▶ Supplied material
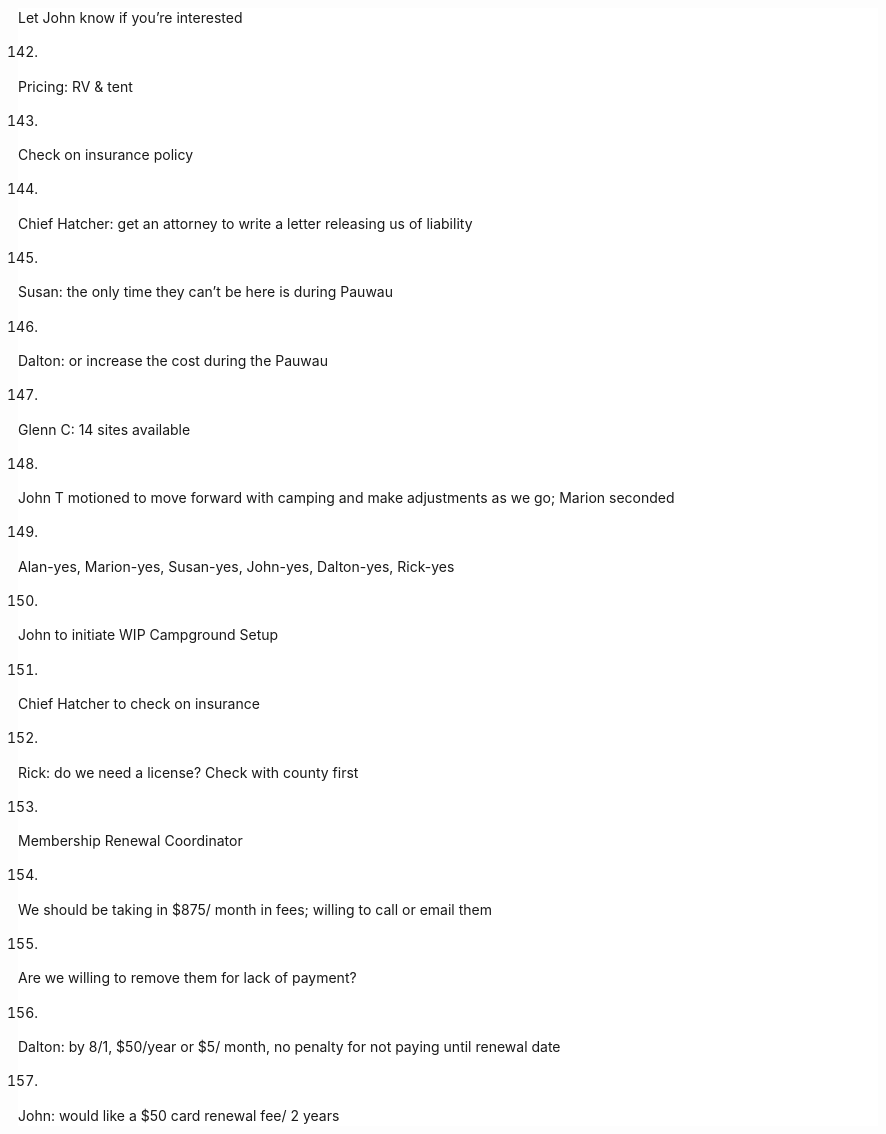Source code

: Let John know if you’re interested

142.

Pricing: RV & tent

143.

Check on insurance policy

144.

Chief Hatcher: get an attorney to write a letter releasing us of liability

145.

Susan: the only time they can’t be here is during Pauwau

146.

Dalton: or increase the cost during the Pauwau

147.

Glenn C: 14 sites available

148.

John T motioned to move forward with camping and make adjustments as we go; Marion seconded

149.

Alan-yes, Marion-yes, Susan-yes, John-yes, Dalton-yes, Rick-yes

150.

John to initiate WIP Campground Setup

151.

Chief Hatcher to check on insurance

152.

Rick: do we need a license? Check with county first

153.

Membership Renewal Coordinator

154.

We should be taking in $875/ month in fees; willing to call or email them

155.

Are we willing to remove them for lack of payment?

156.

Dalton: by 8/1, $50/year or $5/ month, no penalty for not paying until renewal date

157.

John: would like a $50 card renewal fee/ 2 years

▶ What this task involves
Repeat exactly the lines from the one containing "Membership Renewal Coordinator" through the last line of the records above, both included, and nothing else.

▶ Result of this exercise
Membership Renewal Coordinator

154.

We should be taking in $875/ month in fees; willing to call or email them

155.

Are we willing to remove them for lack of payment?

156.

Dalton: by 8/1, $50/year or $5/ month, no penalty for not paying until renewal date

157.

John: would like a $50 card renewal fee/ 2 years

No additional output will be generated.